Exercise
Every line of the material below in which "Modeling" shows up is to be located and copied.

Available data
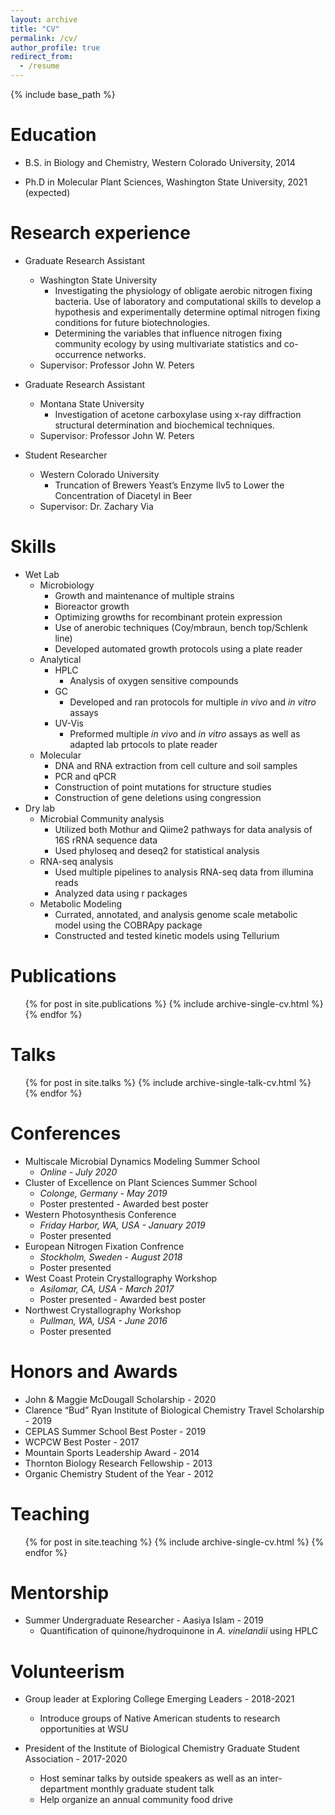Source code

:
```yaml
---
layout: archive
title: "CV"
permalink: /cv/
author_profile: true
redirect_from:
  - /resume
---
```


{% include base_path %}

Education
======
* B.S. in Biology and Chemistry, Western Colorado University, 2014

* Ph.D in Molecular Plant Sciences, Washington State University, 2021 (expected)

Research experience
======
* Graduate Research Assistant
  * Washington State University
    * Investigating the physiology of obligate aerobic nitrogen fixing bacteria. Use of laboratory and computational skills to develop a hypothesis and experimentally determine optimal nitrogen fixing conditions for future biotechnologies. 
    * Determining the variables that influence nitrogen fixing community ecology by using multivariate statistics and co-occurrence networks. 
  * Supervisor: Professor John W. Peters

* Graduate Research Assistant
  * Montana State University
    * Investigation of acetone carboxylase using x-ray diffraction structural determination and biochemical techniques.
  * Supervisor: Professor John W. Peters

* Student Researcher
  * Western Colorado University
    * Truncation of Brewers Yeast’s Enzyme Ilv5 to Lower the Concentration of Diacetyl in Beer
  * Supervisor: Dr. Zachary Via

Skills
======
* Wet Lab
  * Microbiology
    * Growth and maintenance of multiple strains
    * Bioreactor growth
    * Optimizing growths for recombinant protein expression
    * Use of anerobic techniques (Coy/mbraun, bench top/Schlenk line)
    * Developed automated growth protocols using a plate reader
  * Analytical 
    * HPLC 
      * Analysis of oxygen sensitive compounds
    * GC 
      * Developed and ran protocols for multiple *in vivo* and *in vitro* assays
    * UV-Vis
      * Preformed multiple *in vivo* and *in vitro* assays as well as adapted lab prtocols to plate reader
  * Molecular 
    * DNA and RNA extraction from cell culture and soil samples
    * PCR and qPCR
    * Construction of point mutations for structure studies
    * Construction of gene deletions using congression
* Dry lab
  * Microbial Community analysis 
    * Utilized both Mothur and Qiime2 pathways for data analysis of 16S rRNA sequence data
    * Used phyloseq and deseq2 for statistical analysis 
  * RNA-seq analysis
    * Used multiple pipelines to analysis RNA-seq data from illumina reads
    * Analyzed data using r packages 
  * Metabolic Modeling 
    * Currated, annotated, and analysis genome scale metabolic model using the COBRApy package
    * Constructed and tested kinetic models using Tellurium


Publications
======
  <ul>{% for post in site.publications %}
    {% include archive-single-cv.html %}
  {% endfor %}</ul>
  
Talks
======
  <ul>{% for post in site.talks %}
    {% include archive-single-talk-cv.html %}
  {% endfor %}</ul>

Conferences
======
* Multiscale Microbial Dynamics Modeling Summer School
  * *Online - July 2020*
* Cluster of Excellence on Plant Sciences Summer School
  * *Colonge, Germany - May 2019*
  * Poster prestented - Awarded best poster
* Western Photosynthesis Conference
  * *Friday Harbor, WA, USA - January 2019*
  * Poster presented
* European Nitrogen Fixation Confrence
  * *Stockholm, Sweden - August 2018*
  * Poster presented
* West Coast Protein Crystallography Workshop
  * *Asilomar, CA, USA - March 2017*
  * Poster presented - Awarded best poster
* Northwest Crystallography Workshop
  * *Pullman, WA, USA - June 2016*
  * Poster presented
  
Honors and Awards
======
* John & Maggie McDougall Scholarship - 2020
* Clarence “Bud” Ryan Institute of Biological Chemistry Travel Scholarship - 2019
* CEPLAS Summer School Best Poster - 2019
* WCPCW Best Poster	- 2017
* Mountain Sports Leadership Award - 2014
* Thornton Biology Research Fellowship - 2013
* Organic Chemistry Student of the Year - 2012

Teaching
======
  <ul>{% for post in site.teaching %}
    {% include archive-single-cv.html %}
  {% endfor %}</ul>
  
Mentorship
======
* Summer Undergraduate Researcher - Aasiya Islam - 2019
  * Quantification of quinone/hydroquinone in *A. vinelandii* using HPLC


Volunteerism
======
* Group leader at Exploring College Emerging Leaders - 2018-2021
  * Introduce groups of Native American students to research opportunities at WSU

* President of the Institute of Biological Chemistry Graduate Student Association - 2017-2020
  * Host seminar talks by outside speakers as well as an inter-department monthly graduate student talk  
  *	Help organize an annual community food drive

Task solution
  * Metabolic Modeling 
* Multiscale Microbial Dynamics Modeling Summer School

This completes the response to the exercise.